▶ Document extract:
————
常玉作品揉合中國文人畫與西方現代藝術的風格,發展出獨特的表現方式。早期初抵巴黎時,常玉接觸到異國的浪漫情調,色彩以粉紅、白色與黑色為主,畫面典雅恬淡,形式簡約,並且運用書法性線條,傳達出愉悅情感。漸漸地因戰事瀕臨,家道中落,常玉的心境顯然不再輕鬆;雖然灑脫個性依舊,作品卻添染淡淡憂鬱。進入五、六○年代的常玉更鍾情漆器般的漆黑,在深色背景中勾勒出簡單的線條,構圖大膽,主題仍偏愛裸女、花卉、風景、小動物等。晚年潦倒落魄,趨於濃烈的懷鄉愁緒傾瀉畫面之上;威武的野獸在遼闊天地間顯得渺小而孤寂,栽種在瓶、盆中的花木纖弱而冷清,將常玉的心境表露無遺。
Born in Szechuan, China
Sanyu first attended the Shanghai Art Academy, and went to Japan in 1901. The following year, he went to France among China’s very first batch of oversea students under the sponsorship of the Chinese government. After he finished school, Sanyu remained in Paris, where he engaged in figure drawing at the Grande Chaumière. Beginning in 1925, Sanyu showed his work regularly at the Paris Salons and local galleries. In his early 30s, Sanyu garnered recognition for his copperplate prints in Les Poèmes de T'ao Ts'ien (or The Poems of T'ao Ts'ien), and gradually established his status among France’s major contemporary artists. His restrained approach to painting imbued with a rich Oriental flavor caught the attention of renowned Paris art collector Henri-Pierre Roché, and received praise from his contemporaries. Since he passed away in Paris in 1966, the National Museum of History in Taipei has held six retrospectives of Sanyu (respectively in 1978, 1984, 1990, 1995, 2001, and 2017). In 2004, the Guimet Museum of Asian Art in France held the exhibition Sanyu: L'écriture du corps: Language of the Body.
————
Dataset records
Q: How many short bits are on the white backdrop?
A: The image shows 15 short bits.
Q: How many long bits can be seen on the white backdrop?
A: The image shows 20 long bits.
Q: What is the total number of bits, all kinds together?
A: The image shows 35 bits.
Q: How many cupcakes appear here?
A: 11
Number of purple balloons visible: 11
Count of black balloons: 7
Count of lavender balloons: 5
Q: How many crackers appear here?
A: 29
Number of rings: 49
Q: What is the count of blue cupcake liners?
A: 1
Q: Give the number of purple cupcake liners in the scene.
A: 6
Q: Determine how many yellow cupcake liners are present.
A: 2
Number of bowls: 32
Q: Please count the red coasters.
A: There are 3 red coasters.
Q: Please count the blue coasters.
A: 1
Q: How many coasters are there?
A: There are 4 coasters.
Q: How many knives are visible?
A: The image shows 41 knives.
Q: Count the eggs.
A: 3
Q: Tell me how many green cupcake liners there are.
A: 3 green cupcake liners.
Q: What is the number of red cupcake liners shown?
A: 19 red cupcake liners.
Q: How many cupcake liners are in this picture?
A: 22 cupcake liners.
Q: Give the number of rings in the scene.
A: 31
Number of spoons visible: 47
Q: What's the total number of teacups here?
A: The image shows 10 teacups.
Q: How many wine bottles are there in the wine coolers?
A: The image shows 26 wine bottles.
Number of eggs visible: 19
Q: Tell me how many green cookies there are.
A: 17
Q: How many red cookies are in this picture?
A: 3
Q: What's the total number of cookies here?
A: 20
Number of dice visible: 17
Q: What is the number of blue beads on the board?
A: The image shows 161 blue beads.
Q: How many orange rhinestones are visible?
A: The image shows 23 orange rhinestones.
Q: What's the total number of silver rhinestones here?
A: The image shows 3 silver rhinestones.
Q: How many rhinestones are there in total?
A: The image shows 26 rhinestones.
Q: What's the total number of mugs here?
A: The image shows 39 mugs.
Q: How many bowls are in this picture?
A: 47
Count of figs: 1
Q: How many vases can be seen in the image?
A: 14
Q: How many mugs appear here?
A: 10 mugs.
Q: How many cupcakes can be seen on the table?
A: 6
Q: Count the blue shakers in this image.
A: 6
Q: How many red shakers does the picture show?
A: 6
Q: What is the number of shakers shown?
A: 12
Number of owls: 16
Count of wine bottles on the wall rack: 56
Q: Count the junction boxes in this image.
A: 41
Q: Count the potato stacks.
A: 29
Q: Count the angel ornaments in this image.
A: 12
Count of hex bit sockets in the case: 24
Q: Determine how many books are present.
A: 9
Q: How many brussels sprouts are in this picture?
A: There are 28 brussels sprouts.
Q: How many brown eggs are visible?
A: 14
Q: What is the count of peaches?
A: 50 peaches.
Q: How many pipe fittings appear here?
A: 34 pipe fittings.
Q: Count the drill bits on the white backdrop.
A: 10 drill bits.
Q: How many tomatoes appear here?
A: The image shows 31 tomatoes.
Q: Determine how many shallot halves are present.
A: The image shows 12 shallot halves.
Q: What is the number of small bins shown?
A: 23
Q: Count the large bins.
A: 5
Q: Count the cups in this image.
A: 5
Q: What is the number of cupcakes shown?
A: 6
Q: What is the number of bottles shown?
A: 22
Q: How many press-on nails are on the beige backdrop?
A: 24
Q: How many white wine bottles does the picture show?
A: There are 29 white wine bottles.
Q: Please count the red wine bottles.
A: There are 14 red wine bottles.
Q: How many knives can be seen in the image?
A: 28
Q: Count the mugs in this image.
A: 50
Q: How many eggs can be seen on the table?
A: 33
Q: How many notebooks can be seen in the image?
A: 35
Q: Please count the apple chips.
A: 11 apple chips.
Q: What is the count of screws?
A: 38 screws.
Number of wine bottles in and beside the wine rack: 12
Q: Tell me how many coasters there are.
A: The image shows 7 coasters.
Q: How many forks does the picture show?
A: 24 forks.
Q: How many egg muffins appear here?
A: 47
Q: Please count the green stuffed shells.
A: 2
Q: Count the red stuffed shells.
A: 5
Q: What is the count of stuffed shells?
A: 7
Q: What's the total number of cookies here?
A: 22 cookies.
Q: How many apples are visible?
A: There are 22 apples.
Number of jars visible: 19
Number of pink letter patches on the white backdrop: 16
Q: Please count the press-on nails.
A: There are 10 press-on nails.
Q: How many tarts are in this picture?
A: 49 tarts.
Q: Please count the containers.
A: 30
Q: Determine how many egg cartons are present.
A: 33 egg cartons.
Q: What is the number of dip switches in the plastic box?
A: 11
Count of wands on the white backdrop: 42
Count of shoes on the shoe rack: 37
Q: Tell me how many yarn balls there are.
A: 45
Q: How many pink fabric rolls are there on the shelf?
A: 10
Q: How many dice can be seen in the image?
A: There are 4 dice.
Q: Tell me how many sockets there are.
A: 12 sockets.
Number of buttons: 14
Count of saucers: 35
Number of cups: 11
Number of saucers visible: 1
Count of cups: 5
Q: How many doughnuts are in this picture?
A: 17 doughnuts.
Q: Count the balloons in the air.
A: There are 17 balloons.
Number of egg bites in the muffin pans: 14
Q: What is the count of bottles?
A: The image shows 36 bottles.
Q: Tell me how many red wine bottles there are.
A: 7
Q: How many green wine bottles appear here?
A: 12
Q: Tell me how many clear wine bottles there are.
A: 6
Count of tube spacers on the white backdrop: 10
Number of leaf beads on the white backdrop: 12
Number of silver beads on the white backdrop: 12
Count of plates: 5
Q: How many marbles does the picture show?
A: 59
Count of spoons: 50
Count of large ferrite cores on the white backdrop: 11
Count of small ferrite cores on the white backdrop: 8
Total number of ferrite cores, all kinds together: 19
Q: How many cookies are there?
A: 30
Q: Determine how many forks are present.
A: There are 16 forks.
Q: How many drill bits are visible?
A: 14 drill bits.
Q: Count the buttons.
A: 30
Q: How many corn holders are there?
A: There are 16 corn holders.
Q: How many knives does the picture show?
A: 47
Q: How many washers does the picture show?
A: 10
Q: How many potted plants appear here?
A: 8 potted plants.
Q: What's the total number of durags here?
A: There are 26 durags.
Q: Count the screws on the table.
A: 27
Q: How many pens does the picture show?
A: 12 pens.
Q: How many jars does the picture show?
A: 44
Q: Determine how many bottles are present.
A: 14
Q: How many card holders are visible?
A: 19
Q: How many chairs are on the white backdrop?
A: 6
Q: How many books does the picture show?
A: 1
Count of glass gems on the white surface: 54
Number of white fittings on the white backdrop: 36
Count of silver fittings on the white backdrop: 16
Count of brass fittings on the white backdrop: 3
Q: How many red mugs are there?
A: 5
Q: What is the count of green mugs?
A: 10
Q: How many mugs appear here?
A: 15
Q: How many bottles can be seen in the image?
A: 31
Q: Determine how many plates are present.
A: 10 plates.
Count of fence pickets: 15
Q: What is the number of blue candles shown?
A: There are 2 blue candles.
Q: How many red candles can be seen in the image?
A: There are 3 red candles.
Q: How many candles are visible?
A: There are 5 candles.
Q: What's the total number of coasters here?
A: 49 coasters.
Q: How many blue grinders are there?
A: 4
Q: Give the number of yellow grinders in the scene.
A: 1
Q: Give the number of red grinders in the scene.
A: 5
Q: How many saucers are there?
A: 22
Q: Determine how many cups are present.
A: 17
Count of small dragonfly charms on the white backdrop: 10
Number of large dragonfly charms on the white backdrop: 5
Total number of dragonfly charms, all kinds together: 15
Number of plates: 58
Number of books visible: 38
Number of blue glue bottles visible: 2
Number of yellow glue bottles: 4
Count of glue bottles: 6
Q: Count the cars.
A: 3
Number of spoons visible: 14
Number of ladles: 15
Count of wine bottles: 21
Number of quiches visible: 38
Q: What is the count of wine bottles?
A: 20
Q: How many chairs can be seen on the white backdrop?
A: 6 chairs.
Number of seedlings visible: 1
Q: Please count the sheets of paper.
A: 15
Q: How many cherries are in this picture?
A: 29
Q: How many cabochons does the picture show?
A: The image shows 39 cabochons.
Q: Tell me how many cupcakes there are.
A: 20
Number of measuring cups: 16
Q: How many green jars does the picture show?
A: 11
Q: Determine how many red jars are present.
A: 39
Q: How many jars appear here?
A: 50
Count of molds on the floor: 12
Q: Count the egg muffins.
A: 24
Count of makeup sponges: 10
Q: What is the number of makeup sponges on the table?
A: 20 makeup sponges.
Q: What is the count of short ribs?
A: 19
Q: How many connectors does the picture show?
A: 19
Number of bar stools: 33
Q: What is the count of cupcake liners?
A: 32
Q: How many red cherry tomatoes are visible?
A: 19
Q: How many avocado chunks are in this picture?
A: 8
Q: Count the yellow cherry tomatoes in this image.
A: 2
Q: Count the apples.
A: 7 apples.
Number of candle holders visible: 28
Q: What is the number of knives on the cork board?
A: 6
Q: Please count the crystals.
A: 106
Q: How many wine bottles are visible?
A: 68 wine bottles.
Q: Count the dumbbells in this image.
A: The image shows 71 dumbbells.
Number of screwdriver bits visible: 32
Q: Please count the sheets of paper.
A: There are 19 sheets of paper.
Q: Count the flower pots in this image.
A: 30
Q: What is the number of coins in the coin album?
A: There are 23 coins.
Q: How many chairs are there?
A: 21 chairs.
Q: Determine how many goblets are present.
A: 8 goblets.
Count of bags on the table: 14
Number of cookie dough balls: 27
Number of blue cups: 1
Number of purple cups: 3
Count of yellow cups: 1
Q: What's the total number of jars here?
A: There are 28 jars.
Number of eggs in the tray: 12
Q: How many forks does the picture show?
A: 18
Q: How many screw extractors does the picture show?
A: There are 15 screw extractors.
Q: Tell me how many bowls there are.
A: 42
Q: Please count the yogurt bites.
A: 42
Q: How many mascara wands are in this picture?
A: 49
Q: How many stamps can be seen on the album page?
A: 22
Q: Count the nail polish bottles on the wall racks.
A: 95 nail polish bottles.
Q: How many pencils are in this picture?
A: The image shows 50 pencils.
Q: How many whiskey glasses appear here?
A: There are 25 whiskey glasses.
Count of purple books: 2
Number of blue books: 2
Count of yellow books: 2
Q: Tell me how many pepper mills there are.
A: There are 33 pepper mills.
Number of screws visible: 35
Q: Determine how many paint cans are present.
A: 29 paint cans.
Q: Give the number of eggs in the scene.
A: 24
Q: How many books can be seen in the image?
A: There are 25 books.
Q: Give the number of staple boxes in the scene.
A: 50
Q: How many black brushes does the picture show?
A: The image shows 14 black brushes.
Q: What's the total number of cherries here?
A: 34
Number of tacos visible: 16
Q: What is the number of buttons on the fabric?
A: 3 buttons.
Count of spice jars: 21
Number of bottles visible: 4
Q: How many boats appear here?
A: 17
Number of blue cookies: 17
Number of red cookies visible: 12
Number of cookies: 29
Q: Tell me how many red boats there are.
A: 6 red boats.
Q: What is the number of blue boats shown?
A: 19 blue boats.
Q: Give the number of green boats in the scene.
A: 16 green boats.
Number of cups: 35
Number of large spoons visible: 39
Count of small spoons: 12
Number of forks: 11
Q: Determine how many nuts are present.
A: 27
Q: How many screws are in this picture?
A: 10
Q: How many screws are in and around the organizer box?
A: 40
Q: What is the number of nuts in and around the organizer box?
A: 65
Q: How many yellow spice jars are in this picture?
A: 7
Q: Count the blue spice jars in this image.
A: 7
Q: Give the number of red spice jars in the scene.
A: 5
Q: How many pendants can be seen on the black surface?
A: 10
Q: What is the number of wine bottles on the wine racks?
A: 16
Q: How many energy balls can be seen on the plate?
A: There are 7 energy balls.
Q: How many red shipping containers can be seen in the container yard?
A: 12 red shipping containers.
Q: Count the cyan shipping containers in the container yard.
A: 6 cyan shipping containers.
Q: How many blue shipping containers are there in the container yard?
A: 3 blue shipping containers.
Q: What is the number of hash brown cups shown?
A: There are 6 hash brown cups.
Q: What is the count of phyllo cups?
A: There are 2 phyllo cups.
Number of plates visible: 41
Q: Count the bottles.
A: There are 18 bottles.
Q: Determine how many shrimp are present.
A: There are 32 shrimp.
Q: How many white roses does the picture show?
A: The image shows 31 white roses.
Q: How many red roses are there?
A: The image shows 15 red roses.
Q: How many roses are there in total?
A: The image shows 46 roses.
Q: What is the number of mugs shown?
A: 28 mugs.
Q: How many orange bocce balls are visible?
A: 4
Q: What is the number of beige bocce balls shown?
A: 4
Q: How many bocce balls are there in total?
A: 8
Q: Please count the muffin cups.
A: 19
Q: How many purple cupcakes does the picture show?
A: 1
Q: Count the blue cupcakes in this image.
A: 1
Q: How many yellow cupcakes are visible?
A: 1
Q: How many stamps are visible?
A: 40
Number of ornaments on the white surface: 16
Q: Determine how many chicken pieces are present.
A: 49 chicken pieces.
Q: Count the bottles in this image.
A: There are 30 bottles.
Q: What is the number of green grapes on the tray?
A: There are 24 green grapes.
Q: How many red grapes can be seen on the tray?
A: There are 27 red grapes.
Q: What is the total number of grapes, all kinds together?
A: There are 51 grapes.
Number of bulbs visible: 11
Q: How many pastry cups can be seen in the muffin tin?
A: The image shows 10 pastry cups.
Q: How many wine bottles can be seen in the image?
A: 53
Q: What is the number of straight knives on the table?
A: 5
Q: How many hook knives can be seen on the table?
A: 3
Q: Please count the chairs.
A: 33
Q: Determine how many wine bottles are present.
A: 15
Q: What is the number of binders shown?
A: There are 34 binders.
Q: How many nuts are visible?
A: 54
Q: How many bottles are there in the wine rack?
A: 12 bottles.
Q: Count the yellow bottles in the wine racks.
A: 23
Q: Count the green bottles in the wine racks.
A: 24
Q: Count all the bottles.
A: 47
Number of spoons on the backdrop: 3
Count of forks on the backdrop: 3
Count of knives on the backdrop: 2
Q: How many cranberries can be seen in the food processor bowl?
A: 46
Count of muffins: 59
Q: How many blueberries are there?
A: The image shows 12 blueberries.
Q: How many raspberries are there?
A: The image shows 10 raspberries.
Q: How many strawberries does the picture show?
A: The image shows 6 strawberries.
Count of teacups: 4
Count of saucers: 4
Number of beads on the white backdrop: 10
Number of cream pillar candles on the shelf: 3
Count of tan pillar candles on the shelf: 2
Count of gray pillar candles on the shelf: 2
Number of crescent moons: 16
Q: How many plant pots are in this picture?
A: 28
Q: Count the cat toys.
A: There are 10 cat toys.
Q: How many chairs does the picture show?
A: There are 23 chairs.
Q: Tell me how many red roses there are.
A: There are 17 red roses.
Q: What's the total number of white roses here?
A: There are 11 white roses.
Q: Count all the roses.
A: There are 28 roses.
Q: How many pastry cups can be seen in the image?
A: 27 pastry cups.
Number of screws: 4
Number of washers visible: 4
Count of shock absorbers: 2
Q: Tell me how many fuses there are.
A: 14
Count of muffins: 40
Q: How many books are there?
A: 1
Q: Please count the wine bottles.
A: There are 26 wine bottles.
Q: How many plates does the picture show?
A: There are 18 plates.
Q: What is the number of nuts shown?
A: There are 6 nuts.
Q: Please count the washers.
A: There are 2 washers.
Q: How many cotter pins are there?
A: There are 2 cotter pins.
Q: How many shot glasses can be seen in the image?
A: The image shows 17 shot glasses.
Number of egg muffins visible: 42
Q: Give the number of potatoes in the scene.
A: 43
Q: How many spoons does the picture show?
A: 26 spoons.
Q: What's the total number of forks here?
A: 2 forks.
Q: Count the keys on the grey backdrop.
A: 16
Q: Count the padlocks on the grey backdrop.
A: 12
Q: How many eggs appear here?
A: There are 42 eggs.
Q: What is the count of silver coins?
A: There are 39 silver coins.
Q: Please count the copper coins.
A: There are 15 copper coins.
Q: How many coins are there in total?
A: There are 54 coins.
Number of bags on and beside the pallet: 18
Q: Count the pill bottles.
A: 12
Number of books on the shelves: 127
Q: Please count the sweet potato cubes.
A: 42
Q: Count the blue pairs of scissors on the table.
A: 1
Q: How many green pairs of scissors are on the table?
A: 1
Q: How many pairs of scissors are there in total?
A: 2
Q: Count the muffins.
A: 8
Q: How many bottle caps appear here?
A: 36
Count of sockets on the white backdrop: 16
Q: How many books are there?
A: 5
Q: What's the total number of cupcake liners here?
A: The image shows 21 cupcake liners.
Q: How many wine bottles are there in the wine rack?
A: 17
————
▶ Problem:
Continue the passage about the painter Sanyu from its last sentence.

▶ Answer to this problem:
Marrying the qualities of Chinese literati painting and Western modern art, Sanyu developed a unique style of expression. In the days when he first arrived in Paris, Sanyu was intoxicated by the romantic milieu of the exotic city, which inspired his basic palette of pink, white, and black, lending his work a clean elegance rendered by joyous calligraphic lines. However, with the onset of World War II and the decline of his family’s financial fortunes, the levity evident in his earlier body of work disappeared. And although his characteristic aloofness remained, his work eventually took on a touch of gloom. Later, Sanyu found additional inspiration in lacquerware, injecting healthy doses of folk art into his work, where he teased out simple lines against dark backgrounds in bold compositions, featuring such themes as nudity, scenery, flowers, and animals. In his later years, impoverished and forlorn, the artist saw his nostalgia cascading into his paintings, where small, isolated creatures appear lost and lonely, and even the flowers in vases and pots seem wistfully frail.